Since Tuesday morning I've been unable to turn my head to the left. This has been problematic for a variety of reasons. Driving and checking blind spots is a bit more adventurous in this condition. I have to steel myself before I try to read my insulin pump that normally lives on my left hip. And you can be sure there isn't a lot of sexy time happening that involves anything other than my body remaining absolutely still, preferably propped up on heating pads and covered in menthol cream.
I was able to squeeze in a massage appointment with Laura at Changes City Spa downtown for this evening at 6:45pm. Rich suggested I go to the chiropractor in the meantime, but I wanted to hold out for Laura. I knew she could make it right or kill me trying.
I was in such a hurry for relief, I showed up a good 15 minutes early and asked her if I could just lie in the dark room contemplating the universe and hoping the pain would end soon. She asked if I had any problem areas and I told her everything from my ears to the bottoms of my shoulder blades was in the evil grip of some demon and she was the only hope of exorcising it. She rolled up her sleeves and got to work with the efficiency of a German nursemaid.

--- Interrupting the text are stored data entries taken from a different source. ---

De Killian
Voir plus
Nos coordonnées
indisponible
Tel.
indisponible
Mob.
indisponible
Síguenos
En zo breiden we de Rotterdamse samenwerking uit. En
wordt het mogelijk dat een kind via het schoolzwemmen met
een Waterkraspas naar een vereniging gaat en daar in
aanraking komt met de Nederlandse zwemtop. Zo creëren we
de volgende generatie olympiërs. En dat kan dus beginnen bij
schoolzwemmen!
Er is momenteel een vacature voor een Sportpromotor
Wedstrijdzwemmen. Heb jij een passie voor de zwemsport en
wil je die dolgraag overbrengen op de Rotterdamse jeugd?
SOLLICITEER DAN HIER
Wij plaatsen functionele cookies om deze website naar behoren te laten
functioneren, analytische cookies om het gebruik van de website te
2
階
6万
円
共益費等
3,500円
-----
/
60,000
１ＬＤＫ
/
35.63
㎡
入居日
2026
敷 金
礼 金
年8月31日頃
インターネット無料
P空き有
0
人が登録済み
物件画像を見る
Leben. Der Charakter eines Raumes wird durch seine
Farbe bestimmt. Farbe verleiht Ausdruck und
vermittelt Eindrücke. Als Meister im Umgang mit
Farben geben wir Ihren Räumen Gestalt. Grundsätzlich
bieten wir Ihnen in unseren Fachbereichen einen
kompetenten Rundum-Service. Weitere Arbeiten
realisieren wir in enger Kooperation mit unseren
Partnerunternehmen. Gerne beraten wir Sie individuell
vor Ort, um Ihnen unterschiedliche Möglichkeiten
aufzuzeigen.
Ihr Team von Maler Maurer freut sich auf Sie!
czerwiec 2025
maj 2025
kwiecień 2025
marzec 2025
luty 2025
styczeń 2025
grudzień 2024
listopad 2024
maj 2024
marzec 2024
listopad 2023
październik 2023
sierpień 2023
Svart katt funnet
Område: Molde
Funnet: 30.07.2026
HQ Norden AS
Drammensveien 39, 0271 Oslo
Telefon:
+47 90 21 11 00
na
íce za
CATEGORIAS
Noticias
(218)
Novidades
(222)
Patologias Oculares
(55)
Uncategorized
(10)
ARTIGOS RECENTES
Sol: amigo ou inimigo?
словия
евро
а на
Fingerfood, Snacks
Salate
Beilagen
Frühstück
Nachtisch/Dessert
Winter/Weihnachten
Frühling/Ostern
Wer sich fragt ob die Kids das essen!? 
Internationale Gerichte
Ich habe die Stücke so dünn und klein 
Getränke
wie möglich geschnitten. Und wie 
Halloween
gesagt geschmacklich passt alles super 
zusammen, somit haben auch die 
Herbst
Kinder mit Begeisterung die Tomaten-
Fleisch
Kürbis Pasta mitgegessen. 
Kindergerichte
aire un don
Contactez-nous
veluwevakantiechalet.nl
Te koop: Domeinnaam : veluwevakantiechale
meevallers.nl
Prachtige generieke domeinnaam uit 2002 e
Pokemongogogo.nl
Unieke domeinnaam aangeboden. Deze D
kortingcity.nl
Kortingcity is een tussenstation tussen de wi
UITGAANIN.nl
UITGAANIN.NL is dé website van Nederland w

Laura is only about 5'4" tall or so but she is strong. She started out by digging her fingers into my shoulders and neck and soon flipped me over to work on my back. By halfway through the session, she had gone through four different lotions, an herbal wrap and two steaming hot towels dug into my flesh. She then got out the big guns. She started at my short ribs and pushed her forearm up my back until she got to my shoulder blade. She then switched to her heavily-lotioned elbow and proceeded to press her entire body weight into my back and shoulder until she would finally slip off of the knot at my neck like one might trip over a curb. During all of this I was dutifully doing my part to keep breathing and not throw up through the little head pillow ring on the table. After she did that twice and slipped off that same stubborn knot, she sighed into my ear "you're tough as nails." I was expecting a porn bass track to start.
Laura was frustrated she couldn't completely loosen my shoulder (I think she called it a bastard at one point), but we took solace that it was no longer a tightly bound hemp rope, but more of a loose nylon rope. She said I could get a follow up in a week if it was still bad where she would just work on that one spot. And just like a little kid who was so brave at the dentist, I rewarded myself with a follow up appointment in a month where hopefully it will be a little more relaxing and a little less Beyond Thunderdome. Wiping the sweat from her brow, Laura smiled and said the next session should be easier on both of us.
I just got out of a ridiculously hot shower where I had set the shower head to something that sounded more like a lawnmower than a gentle rainfall. Our shower goes to 11, apparently, and it was awesome. And I'm happy to report I can turn my head to both the right and left without cringing. I'm sure I'm going to feel like I was beaten with a wooden spoon by tomorrow, but Laura assures me that by Saturday I should be feeling much better.